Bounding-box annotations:
__________________________________________________
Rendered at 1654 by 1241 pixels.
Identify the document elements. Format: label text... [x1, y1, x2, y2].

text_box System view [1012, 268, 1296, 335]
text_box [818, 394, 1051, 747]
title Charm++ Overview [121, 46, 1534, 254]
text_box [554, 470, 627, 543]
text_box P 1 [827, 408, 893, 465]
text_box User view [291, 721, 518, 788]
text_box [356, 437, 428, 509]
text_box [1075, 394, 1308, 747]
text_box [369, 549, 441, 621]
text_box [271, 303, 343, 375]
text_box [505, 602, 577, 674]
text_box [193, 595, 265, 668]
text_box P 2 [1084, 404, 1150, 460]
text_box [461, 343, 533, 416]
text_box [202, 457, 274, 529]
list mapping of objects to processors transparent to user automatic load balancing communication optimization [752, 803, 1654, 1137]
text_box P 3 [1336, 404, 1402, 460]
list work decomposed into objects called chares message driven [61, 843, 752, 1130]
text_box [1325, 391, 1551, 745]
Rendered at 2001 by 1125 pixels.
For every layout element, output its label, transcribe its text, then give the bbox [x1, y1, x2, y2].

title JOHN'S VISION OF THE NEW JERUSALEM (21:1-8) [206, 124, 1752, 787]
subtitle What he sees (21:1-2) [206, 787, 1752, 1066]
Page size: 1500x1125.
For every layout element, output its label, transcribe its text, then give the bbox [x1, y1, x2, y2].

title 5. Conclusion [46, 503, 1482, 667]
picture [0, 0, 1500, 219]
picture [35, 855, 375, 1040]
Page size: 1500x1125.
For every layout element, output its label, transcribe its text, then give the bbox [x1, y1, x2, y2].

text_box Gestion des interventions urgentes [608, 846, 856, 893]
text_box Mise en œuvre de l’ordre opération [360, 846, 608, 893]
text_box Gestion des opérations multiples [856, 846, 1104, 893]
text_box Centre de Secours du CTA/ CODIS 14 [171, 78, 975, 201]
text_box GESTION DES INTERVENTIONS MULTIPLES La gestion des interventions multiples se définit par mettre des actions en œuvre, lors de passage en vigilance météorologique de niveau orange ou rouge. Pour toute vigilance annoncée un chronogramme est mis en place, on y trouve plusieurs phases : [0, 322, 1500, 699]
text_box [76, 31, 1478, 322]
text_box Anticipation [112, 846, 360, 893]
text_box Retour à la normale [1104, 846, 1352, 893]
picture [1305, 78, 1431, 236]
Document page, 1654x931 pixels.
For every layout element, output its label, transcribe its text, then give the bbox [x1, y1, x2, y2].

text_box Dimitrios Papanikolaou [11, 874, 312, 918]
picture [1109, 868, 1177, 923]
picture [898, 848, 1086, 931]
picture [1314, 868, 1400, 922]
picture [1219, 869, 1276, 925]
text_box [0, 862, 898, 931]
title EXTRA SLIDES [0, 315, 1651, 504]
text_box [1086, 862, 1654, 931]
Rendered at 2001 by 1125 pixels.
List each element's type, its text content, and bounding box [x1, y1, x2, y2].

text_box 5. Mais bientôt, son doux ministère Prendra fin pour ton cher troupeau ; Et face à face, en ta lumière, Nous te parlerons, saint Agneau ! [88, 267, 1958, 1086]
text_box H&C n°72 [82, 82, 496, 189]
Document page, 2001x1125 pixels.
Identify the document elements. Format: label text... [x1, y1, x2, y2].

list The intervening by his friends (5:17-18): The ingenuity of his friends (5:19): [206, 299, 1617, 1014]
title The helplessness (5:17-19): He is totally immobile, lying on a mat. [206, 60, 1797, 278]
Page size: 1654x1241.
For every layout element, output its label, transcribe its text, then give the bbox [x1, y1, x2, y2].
__________________________________________________
| DIRECTION |
Present every line of the records above as a numbered list, skipping the blank lines.

| SOLUTION FOR THIS PROBLEM |
1. Rendered at 1654 by 1241 pixels.
2. Identify the document elements. Format: label text... [x1, y1, x2, y2].
3. text_box System view [1012, 268, 1296, 335]
4. text_box [818, 394, 1051, 747]
5. title Charm++ Overview [121, 46, 1534, 254]
6. text_box [554, 470, 627, 543]
7. text_box P 1 [827, 408, 893, 465]
8. text_box User view [291, 721, 518, 788]
9. text_box [356, 437, 428, 509]
10. text_box [1075, 394, 1308, 747]
11. text_box [369, 549, 441, 621]
12. text_box [271, 303, 343, 375]
13. text_box [505, 602, 577, 674]
14. text_box [193, 595, 265, 668]
15. text_box P 2 [1084, 404, 1150, 460]
16. text_box [461, 343, 533, 416]
17. text_box [202, 457, 274, 529]
18. list mapping of objects to processors transparent to user automatic load balancing communication optimization [752, 803, 1654, 1137]
19. text_box P 3 [1336, 404, 1402, 460]
20. list work decomposed into objects called chares message driven [61, 843, 752, 1130]
21. text_box [1325, 391, 1551, 745]
22. Rendered at 2001 by 1125 pixels.
23. For every layout element, output its label, transcribe its text, then give the bbox [x1, y1, x2, y2].
24. title JOHN'S VISION OF THE NEW JERUSALEM (21:1-8) [206, 124, 1752, 787]
25. subtitle What he sees (21:1-2) [206, 787, 1752, 1066]
26. Page size: 1500x1125.
27. For every layout element, output its label, transcribe its text, then give the bbox [x1, y1, x2, y2].
28. title 5. Conclusion [46, 503, 1482, 667]
29. picture [0, 0, 1500, 219]
30. picture [35, 855, 375, 1040]
31. Page size: 1500x1125.
32. For every layout element, output its label, transcribe its text, then give the bbox [x1, y1, x2, y2].
33. text_box Gestion des interventions urgentes [608, 846, 856, 893]
34. text_box Mise en œuvre de l’ordre opération [360, 846, 608, 893]
35. text_box Gestion des opérations multiples [856, 846, 1104, 893]
36. text_box Centre de Secours du CTA/ CODIS 14 [171, 78, 975, 201]
37. text_box GESTION DES INTERVENTIONS MULTIPLES La gestion des interventions multiples se définit par mettre des actions en œuvre, lors de passage en vigilance météorologique de niveau orange ou rouge. Pour toute vigilance annoncée un chronogramme est mis en place, on y trouve plusieurs phases : [0, 322, 1500, 699]
38. text_box [76, 31, 1478, 322]
39. text_box Anticipation [112, 846, 360, 893]
40. text_box Retour à la normale [1104, 846, 1352, 893]
41. picture [1305, 78, 1431, 236]
42. Document page, 1654x931 pixels.
43. For every layout element, output its label, transcribe its text, then give the bbox [x1, y1, x2, y2].
44. text_box Dimitrios Papanikolaou [11, 874, 312, 918]
45. picture [1109, 868, 1177, 923]
46. picture [898, 848, 1086, 931]
47. picture [1314, 868, 1400, 922]
48. picture [1219, 869, 1276, 925]
49. text_box [0, 862, 898, 931]
50. title EXTRA SLIDES [0, 315, 1651, 504]
51. text_box [1086, 862, 1654, 931]
52. Rendered at 2001 by 1125 pixels.
53. List each element's type, its text content, and bounding box [x1, y1, x2, y2].
54. text_box 5. Mais bientôt, son doux ministère Prendra fin pour ton cher troupeau ; Et face à face, en ta lumière, Nous te parlerons, saint Agneau ! [88, 267, 1958, 1086]
55. text_box H&C n°72 [82, 82, 496, 189]
56. Document page, 2001x1125 pixels.
57. Identify the document elements. Format: label text... [x1, y1, x2, y2].
58. list The intervening by his friends (5:17-18): The ingenuity of his friends (5:19): [206, 299, 1617, 1014]
59. title The helplessness (5:17-19): He is totally immobile, lying on a mat. [206, 60, 1797, 278]
60. Page size: 1654x1241.
61. For every layout element, output its label, transcribe its text, then give the bbox [x1, y1, x2, y2].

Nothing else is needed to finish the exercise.